** Material shown follows **

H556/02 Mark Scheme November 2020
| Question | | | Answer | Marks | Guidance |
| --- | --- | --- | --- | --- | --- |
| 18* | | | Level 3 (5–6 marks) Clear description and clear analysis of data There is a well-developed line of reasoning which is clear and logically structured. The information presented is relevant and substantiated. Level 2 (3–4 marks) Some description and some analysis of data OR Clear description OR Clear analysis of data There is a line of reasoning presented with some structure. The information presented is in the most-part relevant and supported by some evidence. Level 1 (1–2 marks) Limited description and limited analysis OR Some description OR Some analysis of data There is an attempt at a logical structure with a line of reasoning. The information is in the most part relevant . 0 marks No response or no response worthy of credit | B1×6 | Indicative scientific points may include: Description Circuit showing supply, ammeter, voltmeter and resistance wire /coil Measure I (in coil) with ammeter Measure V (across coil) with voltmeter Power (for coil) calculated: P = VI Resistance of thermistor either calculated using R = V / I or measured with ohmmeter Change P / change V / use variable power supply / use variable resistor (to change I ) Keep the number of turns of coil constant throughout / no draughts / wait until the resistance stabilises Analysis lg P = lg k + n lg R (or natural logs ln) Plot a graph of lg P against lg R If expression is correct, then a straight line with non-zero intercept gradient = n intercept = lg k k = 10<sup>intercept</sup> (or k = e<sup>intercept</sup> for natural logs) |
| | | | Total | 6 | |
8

** End of Material shown **
** Material shown follows **

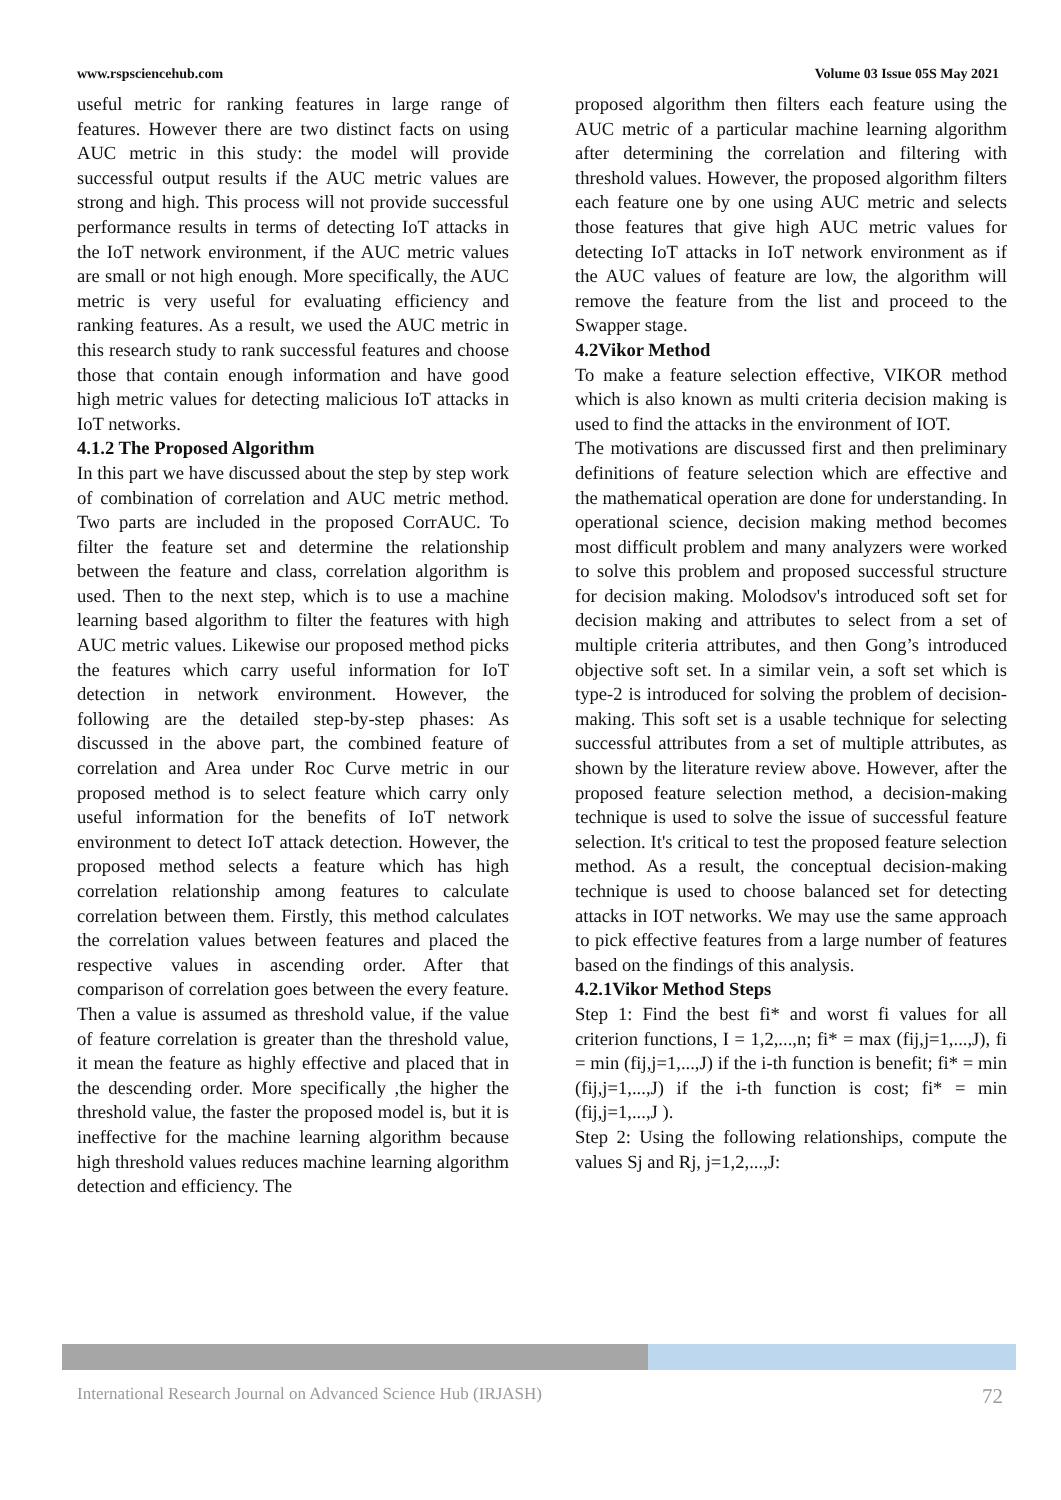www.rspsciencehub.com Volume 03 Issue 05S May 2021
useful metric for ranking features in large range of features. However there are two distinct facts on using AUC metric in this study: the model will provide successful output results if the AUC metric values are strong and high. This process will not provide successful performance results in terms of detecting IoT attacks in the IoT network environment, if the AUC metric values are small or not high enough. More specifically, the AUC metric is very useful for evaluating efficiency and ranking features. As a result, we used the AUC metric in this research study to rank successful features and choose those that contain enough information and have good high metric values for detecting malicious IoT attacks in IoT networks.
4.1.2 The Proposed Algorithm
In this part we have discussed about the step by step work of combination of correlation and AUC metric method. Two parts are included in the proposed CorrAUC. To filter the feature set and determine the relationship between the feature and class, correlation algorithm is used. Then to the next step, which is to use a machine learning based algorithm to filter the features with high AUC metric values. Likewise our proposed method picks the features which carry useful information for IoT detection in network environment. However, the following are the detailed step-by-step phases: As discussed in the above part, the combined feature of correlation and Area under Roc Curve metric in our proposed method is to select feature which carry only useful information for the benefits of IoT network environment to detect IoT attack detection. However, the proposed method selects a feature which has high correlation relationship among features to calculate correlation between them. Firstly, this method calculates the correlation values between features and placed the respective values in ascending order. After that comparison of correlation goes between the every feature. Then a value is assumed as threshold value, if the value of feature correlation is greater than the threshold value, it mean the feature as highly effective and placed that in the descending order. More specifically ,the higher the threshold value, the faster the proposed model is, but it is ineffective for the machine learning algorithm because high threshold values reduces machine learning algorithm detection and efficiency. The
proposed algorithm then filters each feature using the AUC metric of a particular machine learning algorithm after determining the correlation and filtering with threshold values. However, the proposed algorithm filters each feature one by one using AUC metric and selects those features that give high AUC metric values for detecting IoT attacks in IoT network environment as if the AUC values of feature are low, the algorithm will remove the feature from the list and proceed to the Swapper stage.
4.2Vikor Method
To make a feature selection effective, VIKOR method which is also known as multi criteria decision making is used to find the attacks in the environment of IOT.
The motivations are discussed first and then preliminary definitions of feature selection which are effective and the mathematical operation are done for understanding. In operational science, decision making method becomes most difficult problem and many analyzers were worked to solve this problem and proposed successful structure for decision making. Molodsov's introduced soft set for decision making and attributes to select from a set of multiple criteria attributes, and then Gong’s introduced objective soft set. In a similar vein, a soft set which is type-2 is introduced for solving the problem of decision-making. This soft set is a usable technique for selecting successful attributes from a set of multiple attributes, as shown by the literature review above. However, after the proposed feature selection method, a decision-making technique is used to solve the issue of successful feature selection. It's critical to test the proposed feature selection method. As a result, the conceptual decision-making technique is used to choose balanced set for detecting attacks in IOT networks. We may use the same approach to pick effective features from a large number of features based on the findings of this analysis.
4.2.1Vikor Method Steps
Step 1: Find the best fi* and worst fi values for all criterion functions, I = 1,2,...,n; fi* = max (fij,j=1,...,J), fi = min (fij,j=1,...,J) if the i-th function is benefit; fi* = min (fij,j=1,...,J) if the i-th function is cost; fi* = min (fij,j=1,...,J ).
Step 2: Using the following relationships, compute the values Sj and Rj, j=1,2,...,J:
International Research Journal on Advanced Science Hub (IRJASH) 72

** End of Material shown **
** Material shown follows **

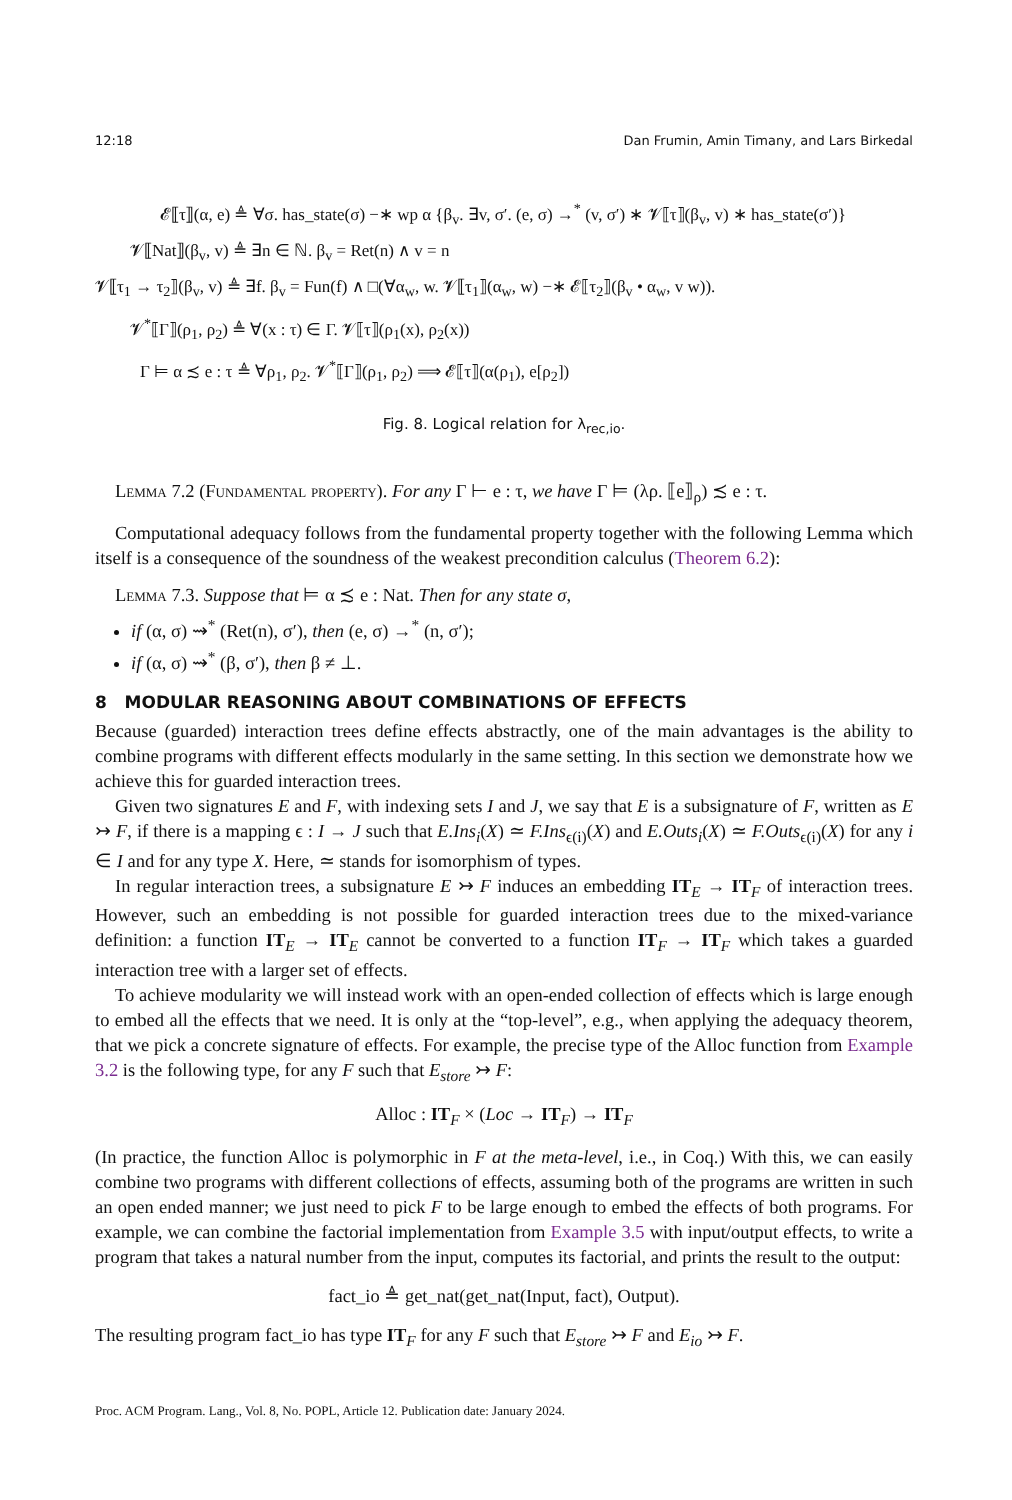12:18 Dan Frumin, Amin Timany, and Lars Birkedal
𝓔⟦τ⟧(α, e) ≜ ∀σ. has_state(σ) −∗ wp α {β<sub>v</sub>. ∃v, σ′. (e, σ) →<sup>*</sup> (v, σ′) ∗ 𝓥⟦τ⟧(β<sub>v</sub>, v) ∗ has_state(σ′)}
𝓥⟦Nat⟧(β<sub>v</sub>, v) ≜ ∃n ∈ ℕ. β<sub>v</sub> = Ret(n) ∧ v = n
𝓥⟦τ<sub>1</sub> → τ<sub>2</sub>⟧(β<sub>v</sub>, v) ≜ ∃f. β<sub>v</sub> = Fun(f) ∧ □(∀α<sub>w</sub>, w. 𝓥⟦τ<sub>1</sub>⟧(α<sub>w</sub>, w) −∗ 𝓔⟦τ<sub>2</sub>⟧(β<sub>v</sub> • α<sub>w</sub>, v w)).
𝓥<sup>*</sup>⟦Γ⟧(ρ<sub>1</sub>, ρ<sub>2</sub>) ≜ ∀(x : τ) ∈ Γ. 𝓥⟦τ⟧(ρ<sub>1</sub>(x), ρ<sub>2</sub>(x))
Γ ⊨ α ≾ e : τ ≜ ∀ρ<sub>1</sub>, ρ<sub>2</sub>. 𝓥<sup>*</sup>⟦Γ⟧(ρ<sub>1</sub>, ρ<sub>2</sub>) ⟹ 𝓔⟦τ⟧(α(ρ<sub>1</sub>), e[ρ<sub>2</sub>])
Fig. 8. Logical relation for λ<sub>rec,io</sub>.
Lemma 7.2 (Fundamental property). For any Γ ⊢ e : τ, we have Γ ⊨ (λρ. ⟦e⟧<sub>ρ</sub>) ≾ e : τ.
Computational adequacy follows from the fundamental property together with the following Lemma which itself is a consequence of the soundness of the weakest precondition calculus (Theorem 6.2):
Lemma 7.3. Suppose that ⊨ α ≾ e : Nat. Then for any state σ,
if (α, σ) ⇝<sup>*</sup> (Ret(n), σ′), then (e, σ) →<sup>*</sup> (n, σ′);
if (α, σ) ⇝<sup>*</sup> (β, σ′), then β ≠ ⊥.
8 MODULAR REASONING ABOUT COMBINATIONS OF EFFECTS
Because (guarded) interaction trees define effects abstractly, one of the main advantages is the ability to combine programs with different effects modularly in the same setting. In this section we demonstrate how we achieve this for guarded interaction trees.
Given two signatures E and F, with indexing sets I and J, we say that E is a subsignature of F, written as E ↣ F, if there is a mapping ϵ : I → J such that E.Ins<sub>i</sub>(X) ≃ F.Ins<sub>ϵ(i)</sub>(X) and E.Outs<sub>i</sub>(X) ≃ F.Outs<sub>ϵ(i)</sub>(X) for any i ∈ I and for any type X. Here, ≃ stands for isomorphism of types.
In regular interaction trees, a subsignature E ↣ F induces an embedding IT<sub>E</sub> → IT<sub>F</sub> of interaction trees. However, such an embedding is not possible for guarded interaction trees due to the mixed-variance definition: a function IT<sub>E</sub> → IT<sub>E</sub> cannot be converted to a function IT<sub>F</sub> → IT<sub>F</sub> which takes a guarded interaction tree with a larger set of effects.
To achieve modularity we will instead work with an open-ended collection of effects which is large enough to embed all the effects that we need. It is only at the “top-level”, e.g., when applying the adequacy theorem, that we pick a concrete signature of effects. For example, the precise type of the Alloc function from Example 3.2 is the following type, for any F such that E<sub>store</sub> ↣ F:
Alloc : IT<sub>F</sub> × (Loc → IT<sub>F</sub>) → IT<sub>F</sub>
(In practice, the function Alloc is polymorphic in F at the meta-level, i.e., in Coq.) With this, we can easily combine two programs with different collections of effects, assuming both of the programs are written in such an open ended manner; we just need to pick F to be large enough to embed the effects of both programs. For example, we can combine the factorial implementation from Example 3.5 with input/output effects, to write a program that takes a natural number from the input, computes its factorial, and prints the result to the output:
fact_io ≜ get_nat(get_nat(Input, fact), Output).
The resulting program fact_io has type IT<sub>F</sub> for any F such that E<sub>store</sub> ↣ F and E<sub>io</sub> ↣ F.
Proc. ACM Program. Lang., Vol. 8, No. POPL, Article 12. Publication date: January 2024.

** End of Material shown **

• [Problem to solve] Search the entries for the word "Lemma", then copy every line in which it is found.

• [Exercise response]
Lemma 7.2 (Fundamental property). For any Γ ⊢ e : τ, we have Γ ⊨ (λρ. ⟦e⟧<sub>ρ</sub>) ≾ e : τ.
Computational adequacy follows from the fundamental property together with the following Lemma which itself is a consequence of the soundness of the weakest precondition calculus (Theorem 6.2):
Lemma 7.3. Suppose that ⊨ α ≾ e : Nat. Then for any state σ,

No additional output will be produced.